Wednesday, February 21, 2024

Magical Thinking

The high-level duo of Tom Ross and Margaret Spellings, co-chairs last year of the Governor’s Commission on the Governance of Public Universities in North Carolina, issued some eight months ago a 153-page set of recommendations for reforming the way the university system is governed. Both Tom Ross and Margaret Spellings are past presidents of the UNC system, hounded out of office, incidentally, by increasingly conservative boards of governors put in place by the Republican bosses in the General Assembly. Turns out, of course, that their recommendations for reform to remove partisanship and increase diversity were akin to pissing into the wind. To suggest that the politicians should stay the hell away from boards of trustees and governors, when they had only just recently won enough control to punish the liberals in the classrooms -- that idea was dead abirthing. Increase diversity? Ross and Spellings actually used that word, which to Christian conservatives is evidence of a plot to turn every kid gay. So the Commission report disappeared from off the earth.

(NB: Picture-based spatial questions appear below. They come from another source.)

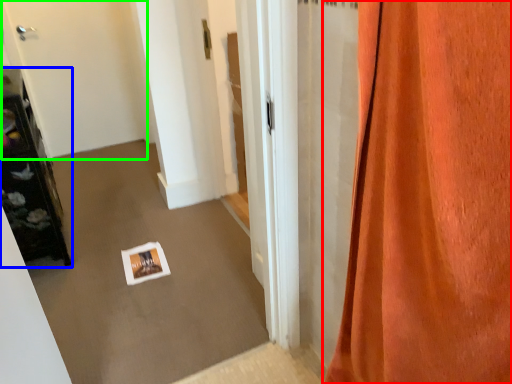
Question: Considering the real-world distances, which object is farthest from curtain (highlighted by a red box)? furniture (highlighted by a blue box) or door (highlighted by a green box)?

Choices:
 (A) furniture
 (B) door

Answer: (B)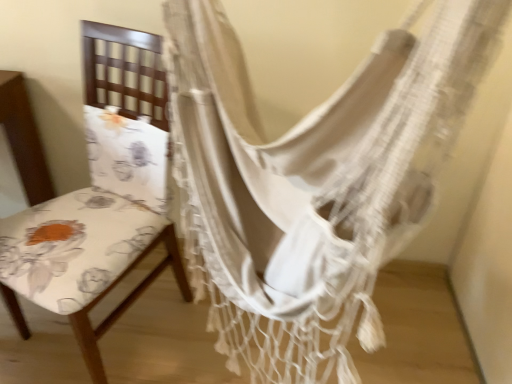
Question: Looking at the image, does white woven hammock at center seem bigger or smaller compared to floral fabric chair at left?

Choices:
 (A) big
 (B) small

Answer: (A)

Question: From the image's perspective, is white woven hammock at center above or below floral fabric chair at left?

Choices:
 (A) above
 (B) below

Answer: (A)

Question: Is white woven hammock at center to the left or to the right of floral fabric chair at left in the image?

Choices:
 (A) right
 (B) left

Answer: (A)

Question: Is floral fabric chair at left wider or thinner than white woven hammock at center?

Choices:
 (A) thin
 (B) wide

Answer: (B)

Question: From the image's perspective, is floral fabric chair at left positioned above or below white woven hammock at center?

Choices:
 (A) above
 (B) below

Answer: (B)

Question: In terms of height, does floral fabric chair at left look taller or shorter compared to white woven hammock at center?

Choices:
 (A) short
 (B) tall

Answer: (B)

Question: Does point (84, 354) appear closer or farther from the camera than point (367, 144)?

Choices:
 (A) closer
 (B) farther

Answer: (B)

So it's nice to hear that Ross and Spellings brought the whole topic up again. They talked about the dangers of vindictive partisanship in our colleges and universities during an online discussion organized by the nonprofit Coalition for Carolina. Then Joe Killian, writing about the on-line conversation for the NC Newsline, brought it to my attention.

Killian republished the Ross/Spellings report’s top-line recommendations (which get better toward the bottom):

Expand the UNC Board of Governors from 24 to 36 members – with 32 of them appointed and four standing members

Expand each campus board of trustees to 15 members

Allow the minority party of the General Assembly to appoint eight seats on the UNC Board of Governors

Reserve four seats on the board of governors and campus boards of trustees for the chairs of the faculty and staff assemblies

Mandate 16 of the board of governors’ members be appointed from eight designated parts of the state to promote geographic diversity on the board; the other 16 would be appointed at-large

Institute a one year “cooling off” period between serving in the General Assembly or being an active lobbyist and serving on the board of governors or a board of trustees

Create a new “Center for Higher Education” which would monitor the UNC Board of Governors and maintain a database of well-qualified candidates for appointment to the boards

The ruthlessness of the conservatives toward higher education -- when it's coupled in any way with progressive advocacy -- came to full flower in 2015 with the punishment of Gene Nichol, a distinguished faculty member in the Chapel Hill School of Law and past President of William and Mary College and a consistent critic of the Republican super-majority in the General Assembly. It's almost Putinesque how they targeted Nichol with specific poison pain, took away his Center for Poverty, Work, and Opportunity -- just shut it down because some politicos complained that Nichol was actively helping the poor with some kind of legal aide.

The conservatives are on a jihad to stamp out liberalism in higher education. They don't need no recommendations from over-educated bureaucrats.